SOAL:
Kutip dengan tepat sebagian catatan tentang pentas "Orang Asing" berikut. Mulailah pada kata-kata yang memuat "Pas nyampe sana..", lalu berhentilah setelah "menyala menemukan rumah.".

BACAAN UNTUK DITELAAH:
┌────────

Ini juga untuk petama kalinya aku
datang ke ISI Jogja. Keren juga sih :D Kalau dari UIN lumayan jauh.
Pas nyampe sana.. ketemu dengan
banyak mahasiswa seniman. Harga tiket masuknya 10 ribu. Sekitar jam 8 pm, acara
dimulai di auditorium jurusan tater ISI.
Panggungnya berbentuk prosenium
gitu. Aku, Madam, Mbak Aim, Ucup, Mas Ilham, Mas Mumun, Richa duduk di tengah. Panggung
gelap, layar terbuka. Oya, sebelumnya pentas “orang asing” ini adalah naskah
karya Rupert Brooke yang diadaptasi D. Djajakusuma dengan sutradara Medi
Saputra. Sekilas cerita: “Ada seorang pejalan melalui kota kecil dengan membawa
sebuah koper dan pakaian yang mentereng. Namun ia tersesat dalam sebuah hutan
hingga kemalaman. Ia sangat gembira melihat lampu menyala menemukan rumah.
Siapakah orang itu? Mungkin hanya tamu. Siapakah orang itu? Mungkin orang kaya.
Siapakah orang itu? Mungkinkah pencuri. Siapakah orang itu?”
Latarnya di sebuah rumah di
hutan. Lightingnya keren sih. Musik ilustrasinya juga. Jadi, ada sebuah pemuda
berpakaian orang kaya membawa sebuah koper. Ia datang ke rumah seorang bapak
dan ibu tua yang mempunyai anak seorang gadis yang pincang.
Pemuda itu masuk ke rumah, disana
si ibu rumah memberinya makan dan minum. Pertama aku terkecoh, pemuda mentereng
ini aku kira buronon, soalnya sering banget ngliat jendela kayak orang
dikejar-kejar, tapi apa yang terjadi selanjutnya?? :) Pemuda kaya ini bercerita
banyak dengan sang ibu, dia juga mendekati anak gadis pemilik rumah tadi. Ia
katakan bahwa gadis cantik sepertimu harusnya tinggal di kota dan menjadi
seorang putri. Tapi sang gadis marah-marah, ia tunjukkan kakinya yang digigit
anjing. “Adakah putri yang tangannya kasar dan kakinya pincang? Ada? Tidak!”
hardiknya.
setting-nya :) |
Kemudian.. ayah si pemilik rumah
datang, ia habis berburu di hutan tapi tak mendapat apa apa. Sampai di rumah
tak ada makanan. Sang pemuda menyambut
bapak tadi dan berbicara dengan ibu dan bapak pemilik rumah. Ia bertanya
tentang anak keluarga ini. Ibunya menjawab, ia punya dua anak tapi yang pertama
mati tenggelam. Ia menunjukkan koper yang berisi banyak uang. Pemuda tadi
berkata bahwa, “Bapak dan Ibu bisa kaya dengan uang ini”. Ia juga melepaskan
jam tangan mahal yang semuanya terbuat dari emas, ia tunjukkan dan ditaruh di
dinding agar semua bisa melihat jam berapa. Karena hari telah malam pemilik
rumah menyuruh si pemuda untuk beristirahat.

└────────

(Butir dari kumpulan data)
┌────────

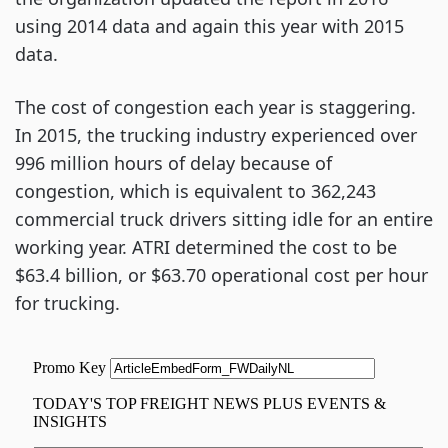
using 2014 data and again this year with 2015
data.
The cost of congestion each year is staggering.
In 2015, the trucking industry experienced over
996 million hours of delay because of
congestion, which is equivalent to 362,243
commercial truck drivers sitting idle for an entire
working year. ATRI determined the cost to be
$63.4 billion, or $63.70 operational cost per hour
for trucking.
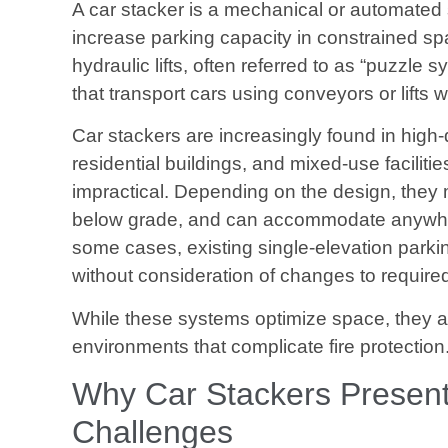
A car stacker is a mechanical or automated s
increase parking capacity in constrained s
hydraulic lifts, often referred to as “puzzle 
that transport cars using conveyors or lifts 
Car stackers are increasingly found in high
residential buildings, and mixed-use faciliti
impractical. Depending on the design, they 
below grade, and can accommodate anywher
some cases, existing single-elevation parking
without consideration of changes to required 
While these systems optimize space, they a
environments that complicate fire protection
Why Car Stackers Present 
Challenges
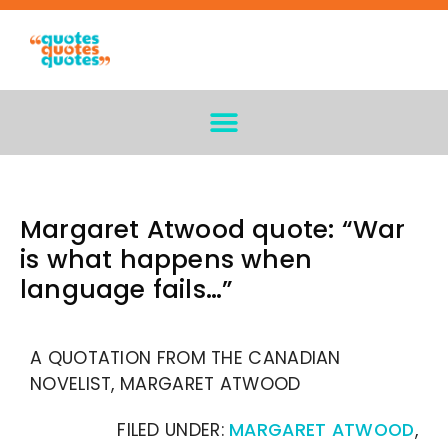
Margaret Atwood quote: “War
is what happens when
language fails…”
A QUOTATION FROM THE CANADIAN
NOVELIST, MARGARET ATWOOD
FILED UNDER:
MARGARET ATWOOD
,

└────────

JAWABAN:
Pas nyampe sana.. ketemu dengan
banyak mahasiswa seniman. Harga tiket masuknya 10 ribu. Sekitar jam 8 pm, acara
dimulai di auditorium jurusan tater ISI.
Panggungnya berbentuk prosenium
gitu. Aku, Madam, Mbak Aim, Ucup, Mas Ilham, Mas Mumun, Richa duduk di tengah. Panggung
gelap, layar terbuka. Oya, sebelumnya pentas “orang asing” ini adalah naskah
karya Rupert Brooke yang diadaptasi D. Djajakusuma dengan sutradara Medi
Saputra. Sekilas cerita: “Ada seorang pejalan melalui kota kecil dengan membawa
sebuah koper dan pakaian yang mentereng. Namun ia tersesat dalam sebuah hutan
hingga kemalaman. Ia sangat gembira melihat lampu menyala menemukan rumah.